Initially, Administration spokesmen, including Secretary of Defense Frank C. Carlucci, put out a garbled explanation of American objectives, leaving the impression that Iranian naval losses were due entirely to their own rash reactions. Subsequently came reports that Administration planners had in fact targeted for demolition at least one Iranian frigate in addition to the oil platforms.

More important, during this period the uniformed services, particularly the Navy, took advantage of the outbreak of hostilities to press for expansion of gulf responsibilities. Specifically, the Navy requested and was provisionally granted the right to allow local commanders to exercise their own judgment in responding to Iranian threats to neutral shipping. “During the heat of battle,” complained a State Department official, “Carlucci gave into military pressure.”

But the State Department did not exactly perform gloriously either. “(Secretary of State George P.) Shultz was nowhere to be found,” admitted one State Department insider. And by all accounts, Undersecretary of State Michael H. Armacost, who has primary responsibility for representing State Department views on the gulf, was, to quote one U.S. official, “rolled over.” A veteran analyst of the Persian Gulf region and former U.S. official explained, “Armacost often gets rolled on gulf matters because his heart isn’t in it. Armacost’s attitude pretty much is ‘Why the hell are we involved?’ ”

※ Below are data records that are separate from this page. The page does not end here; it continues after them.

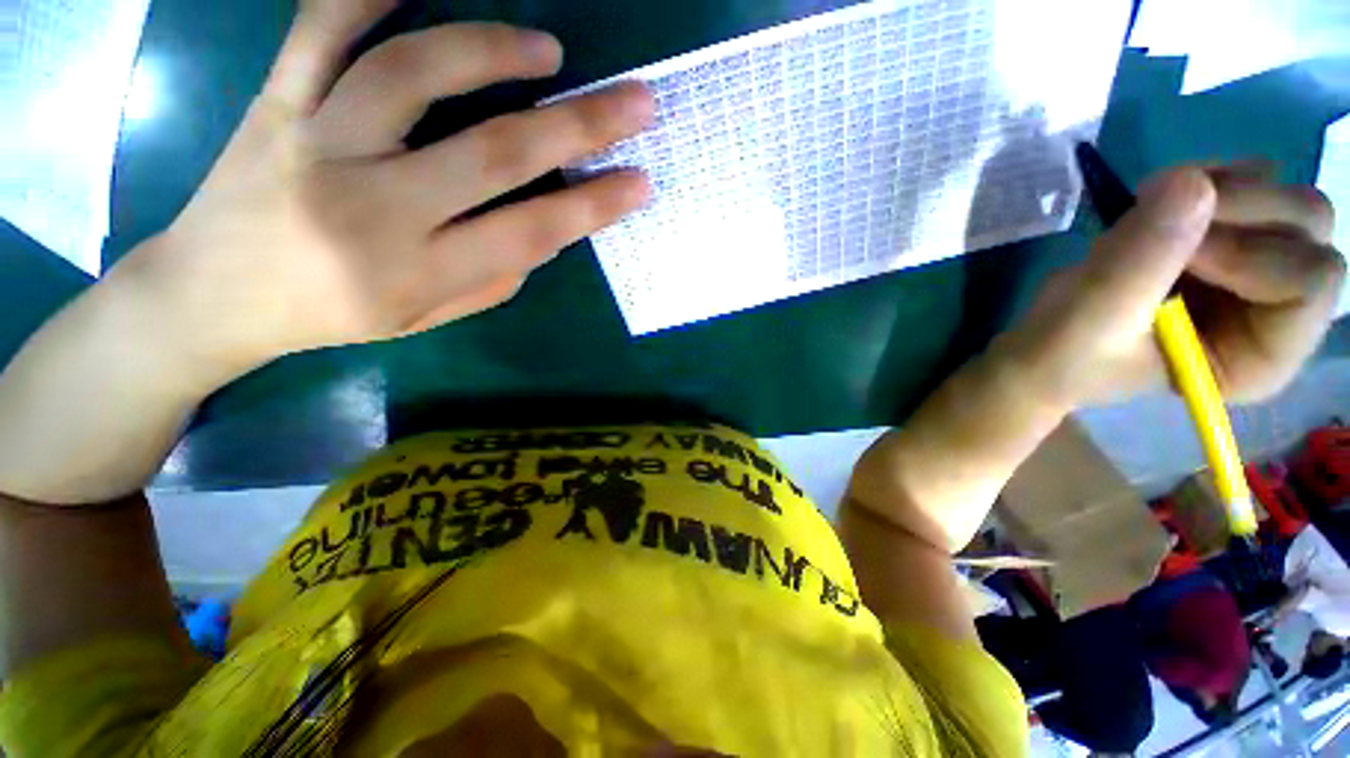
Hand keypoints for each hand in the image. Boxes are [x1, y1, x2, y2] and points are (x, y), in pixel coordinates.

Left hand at [115, 0, 653, 374]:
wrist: (212, 296)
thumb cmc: (330, 315)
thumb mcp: (426, 318)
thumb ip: (492, 279)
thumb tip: (543, 233)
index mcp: (418, 270)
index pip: (530, 233)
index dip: (593, 207)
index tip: (640, 183)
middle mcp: (374, 205)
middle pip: (495, 152)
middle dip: (579, 125)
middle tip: (635, 101)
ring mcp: (318, 142)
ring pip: (414, 74)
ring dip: (492, 51)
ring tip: (546, 49)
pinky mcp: (276, 102)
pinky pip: (320, 30)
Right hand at [1005, 165, 1343, 407]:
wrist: (1042, 346)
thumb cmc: (1064, 352)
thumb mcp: (1092, 316)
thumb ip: (1141, 259)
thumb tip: (1190, 179)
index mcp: (1262, 358)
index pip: (1312, 282)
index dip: (1252, 253)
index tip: (1181, 255)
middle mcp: (1280, 314)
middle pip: (1311, 231)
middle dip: (1240, 211)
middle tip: (1163, 217)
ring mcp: (1260, 274)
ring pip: (1286, 199)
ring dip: (1222, 191)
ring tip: (1153, 212)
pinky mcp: (1231, 245)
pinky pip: (1254, 185)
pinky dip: (1209, 180)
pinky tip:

Not surprisingly, the Pentagon strongly supports the Navy’s request for expanded duties. Said one Defense Department official, “It’s the Navy that is floating around here--not the State Department--unfortunately!” Such supporters point out that Congress, too, got into the act by pressing for more U.S. naval protection. Members of Congress are in part responding to pressure from U.S. shipowners who, for financial reasons, choose to register their ships under foreign flags, making those vessels ineligible for U.S. naval escort. This kind of “constituent pressure” has helped blunt ideological considerations--especially among Senate liberals.

Perhaps the Pentagon’s most telling argument is that the Navy is trying to wrest the military initiative from Iran; an official explained, “We want to change unpredictability from Iran’s side to ours.”

The State Department acknowledges that until now the Navy has indeed operated under rigid constraints. And officials admit that it must be frustrating for combat-trained crews to stand idly while neutral ships are attacked. But these same officials say that by offering blanket protection to foreign shipping, the United States raises a host of thorny political and legal problems. Even so, their most fervent argument is that the present setup best suits U.S. interests; a State Department expert declared, “It’s why we haven’t gotten into trouble so far.”


Meanwhile, many people in the Administration are indeed apparently looking for trouble. According to one well-placed official, “The atmosphere is not to put up with this anymore from Iran.” And a number of informed sources agree that the next hostile move against U.S. citizens or property will probably result in a direct strike on the Iranian mainland.

While some experts believe any Iranian-U.S. confrontation can be confined to the Middle East, others are not so sure. The doubters argue that like the PLO, the Iranians may be looking for targets of opportunity wherever they can be found.